登录
首页 >  Golang >  Go问答

netlink 序列号乱序

来源:stackoverflow

时间:2024-04-14 22:09:33 486浏览 收藏

珍惜时间,勤奋学习!今天给大家带来《netlink 序列号乱序》,正文内容主要涉及到等等,如果你正在学习Golang,或者是对Golang有疑问,欢迎大家关注我!后面我会持续更新相关内容的,希望都能帮到正在学习的大家!

问题内容

我正在使用 netlinkgenetlink go 包编写一个实用程序来与 mac80211_hwsim netlink 系列函数进行交互。它运行良好......几乎。

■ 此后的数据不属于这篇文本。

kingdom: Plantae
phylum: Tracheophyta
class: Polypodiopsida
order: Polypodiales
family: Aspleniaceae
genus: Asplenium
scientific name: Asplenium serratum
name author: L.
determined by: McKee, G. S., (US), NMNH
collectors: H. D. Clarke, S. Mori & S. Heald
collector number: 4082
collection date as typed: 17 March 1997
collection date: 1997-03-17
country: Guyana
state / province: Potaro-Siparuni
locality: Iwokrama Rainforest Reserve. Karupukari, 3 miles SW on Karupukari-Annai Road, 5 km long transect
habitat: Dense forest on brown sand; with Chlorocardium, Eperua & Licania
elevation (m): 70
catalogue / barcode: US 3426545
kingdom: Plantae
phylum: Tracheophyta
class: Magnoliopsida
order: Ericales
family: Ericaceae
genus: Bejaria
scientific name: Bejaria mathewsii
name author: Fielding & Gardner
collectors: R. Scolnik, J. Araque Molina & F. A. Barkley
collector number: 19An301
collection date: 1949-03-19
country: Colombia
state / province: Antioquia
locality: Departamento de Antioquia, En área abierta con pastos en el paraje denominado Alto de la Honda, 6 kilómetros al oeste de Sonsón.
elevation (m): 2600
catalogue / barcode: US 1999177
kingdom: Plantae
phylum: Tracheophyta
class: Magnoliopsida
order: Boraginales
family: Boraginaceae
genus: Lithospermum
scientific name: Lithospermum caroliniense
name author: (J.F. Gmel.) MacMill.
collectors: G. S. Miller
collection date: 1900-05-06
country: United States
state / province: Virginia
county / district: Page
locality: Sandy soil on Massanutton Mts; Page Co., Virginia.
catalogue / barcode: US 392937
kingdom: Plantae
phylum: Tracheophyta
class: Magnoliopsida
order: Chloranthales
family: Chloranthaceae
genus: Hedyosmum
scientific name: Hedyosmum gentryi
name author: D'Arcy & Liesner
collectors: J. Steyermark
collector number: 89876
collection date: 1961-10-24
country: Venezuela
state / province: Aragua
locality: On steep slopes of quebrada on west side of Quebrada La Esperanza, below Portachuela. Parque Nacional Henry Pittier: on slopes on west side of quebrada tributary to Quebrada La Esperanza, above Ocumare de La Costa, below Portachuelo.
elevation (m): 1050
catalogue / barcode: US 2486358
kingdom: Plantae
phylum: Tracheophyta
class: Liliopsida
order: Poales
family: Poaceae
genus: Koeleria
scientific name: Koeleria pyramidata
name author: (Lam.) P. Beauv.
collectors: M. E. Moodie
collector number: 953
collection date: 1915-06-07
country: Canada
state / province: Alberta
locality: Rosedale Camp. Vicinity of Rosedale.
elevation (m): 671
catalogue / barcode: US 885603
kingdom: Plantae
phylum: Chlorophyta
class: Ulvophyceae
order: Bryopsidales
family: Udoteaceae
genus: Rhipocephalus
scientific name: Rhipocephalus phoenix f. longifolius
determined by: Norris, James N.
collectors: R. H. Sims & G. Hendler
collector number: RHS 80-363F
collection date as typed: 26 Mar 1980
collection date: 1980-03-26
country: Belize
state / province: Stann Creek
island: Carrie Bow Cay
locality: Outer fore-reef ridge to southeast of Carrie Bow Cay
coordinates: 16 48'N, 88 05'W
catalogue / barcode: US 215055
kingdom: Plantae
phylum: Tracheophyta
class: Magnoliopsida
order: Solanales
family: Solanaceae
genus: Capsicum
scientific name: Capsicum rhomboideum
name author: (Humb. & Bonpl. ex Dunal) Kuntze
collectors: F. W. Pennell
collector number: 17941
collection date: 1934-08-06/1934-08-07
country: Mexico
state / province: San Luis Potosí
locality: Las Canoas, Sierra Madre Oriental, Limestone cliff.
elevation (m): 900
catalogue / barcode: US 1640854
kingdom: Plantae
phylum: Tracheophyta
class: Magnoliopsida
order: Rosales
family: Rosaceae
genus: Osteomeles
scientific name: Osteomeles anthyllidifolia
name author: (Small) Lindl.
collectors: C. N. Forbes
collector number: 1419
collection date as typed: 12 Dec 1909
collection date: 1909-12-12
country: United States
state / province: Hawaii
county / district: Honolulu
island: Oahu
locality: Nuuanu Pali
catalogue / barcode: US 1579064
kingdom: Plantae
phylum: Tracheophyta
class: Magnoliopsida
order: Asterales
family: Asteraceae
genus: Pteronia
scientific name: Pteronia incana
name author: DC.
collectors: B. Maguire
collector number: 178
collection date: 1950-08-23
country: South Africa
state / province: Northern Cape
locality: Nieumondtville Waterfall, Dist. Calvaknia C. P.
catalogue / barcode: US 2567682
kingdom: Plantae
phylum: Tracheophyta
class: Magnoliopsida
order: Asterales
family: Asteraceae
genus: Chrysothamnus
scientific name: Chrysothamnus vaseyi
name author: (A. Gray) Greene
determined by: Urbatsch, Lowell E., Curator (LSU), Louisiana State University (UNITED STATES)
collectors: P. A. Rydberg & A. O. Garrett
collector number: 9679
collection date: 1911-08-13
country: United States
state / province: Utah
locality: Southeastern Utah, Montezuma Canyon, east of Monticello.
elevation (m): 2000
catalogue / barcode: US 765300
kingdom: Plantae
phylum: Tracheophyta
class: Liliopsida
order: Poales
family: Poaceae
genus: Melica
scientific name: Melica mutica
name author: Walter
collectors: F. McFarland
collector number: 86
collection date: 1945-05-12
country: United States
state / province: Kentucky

我发现,如果我执行 get_radio 调用,则对该系列的下一次调用将无法验证,因为响应的序列号与请求的序列号不匹配。具体来说,我看到的模式是

get_radio request:  seq=655
get_radio response: seq=655
del_radio request:  seq=656
del_radio response: seq=655

无论我在 get_radio 之后发出哪个命令,都会出现相同的模式。如果 get_radio 不在混合中,则序列号与预期完全一致。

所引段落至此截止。